Gateway

This document explains one of the key components of the Zama Protocol - Gateway, the central orchestrator within Zama’s FHEVM protocol, coordinates interactions between users, host chains, coprocessors, and the Key Management Service (KMS), ensuring that encrypted data flows securely and correctly through the system.

What is the Gateway?

The Gateway is a specialized blockchain component (implemented as an Arbitrum rollup) responsible for managing:

  • Validation of encrypted inputs from users and applications.

  • Bridging of encrypted ciphertexts across different blockchains.

  • Decryption orchestration via KMS nodes.

  • Consensus enforcement among decentralized coprocessors.

  • Staking and reward distribution to operators participating in FHE computations.

It is designed to be trust-minimized: computations are independently verifiable, and no sensitive data or decryption keys are stored on the Gateway itself.

Responsibilities of the Gateway

Encrypted input validation

The Gateway ensures that encrypted values provided by users are well-formed and valid. It does this by:

  • Accepting encrypted inputs along with Zero-Knowledge Proofs of Knowledge (ZKPoKs).

  • Emitting verification events for coprocessors to validate.

  • Aggregating signatures from a majority of coprocessors to generate attestations, which can then be used on-chain as trusted external values.

Access Control coordination

The Gateway maintains a synchronized copy of Access Control Lists (ACLs) from host chains, enabling it to independently determine if decryption or computation rights should be granted for a ciphertext. This helps enforce:

  • Access permissions (allow)

  • Public decryption permissions (allowForDecryption)

These ACL updates are replicated by coprocessors and pushed to the Gateway for verification and enforcement.

Decryption orchestration

When a smart contract or user requests the decryption of an encrypted value:

  1. The Gateway verifies ACL permissions.

  2. It then triggers the KMS to decrypt (either publicly or privately).

  3. Once the KMS returns signed results, the Gateway emits events that can be picked up by an oracle (for smart contract decryption) or returned to the user (for private decryption).

This ensures asynchronous, secure, and auditable decryption without the Gateway itself knowing the plaintext.

Cross-chain bridging

The Gateway also handles bridging of encrypted handles between host chains. It:

  • Verifies access rights on the source chain using its ACL copy.

  • Requests the coprocessors to compute new handles for the target chain.

  • Collects signatures from coprocessors.

Issues attestations allowing these handles to be used on the destination chain.
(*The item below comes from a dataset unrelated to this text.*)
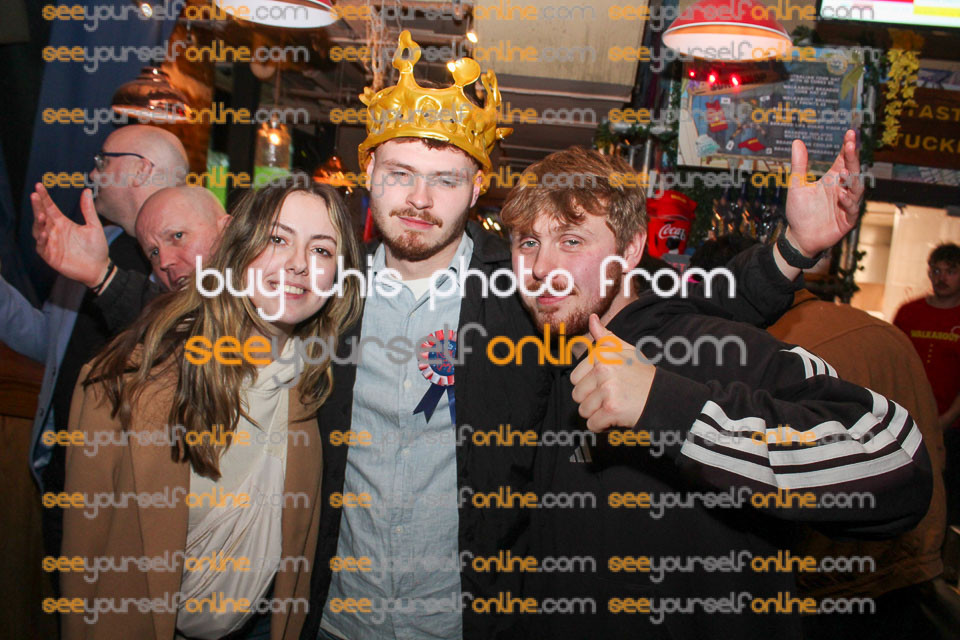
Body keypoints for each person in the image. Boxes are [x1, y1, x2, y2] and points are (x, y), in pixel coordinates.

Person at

Consensus and slashing enforcement

The Gateway enforces consensus across decentralized coprocessors and KMS nodes. If discrepancies occur:

  • Coprocessors must provide commitments to ciphertexts.

  • Fraudulent or incorrect behavior can be challenged and slashed.

  • Governance mechanisms can be triggered for off-chain verification when necessary.

Protocol administration

The Gateway runs smart contracts that administer:

  • Operator and participant registration (coprocessors, KMS nodes, host chains)

  • Key management and rotation

  • Bridging logic

  • Input validation and decryption workflows

Security and trust assumptions

The Gateway is designed to operate without requiring trust:

  • It does not perform any computation itself—it merely orchestrates and validates.

  • All actions are signed, and cryptographic verification is built into every step.

The protocol assumes no trust in the Gateway for security guarantees—it can be fully audited and replaced if necessary.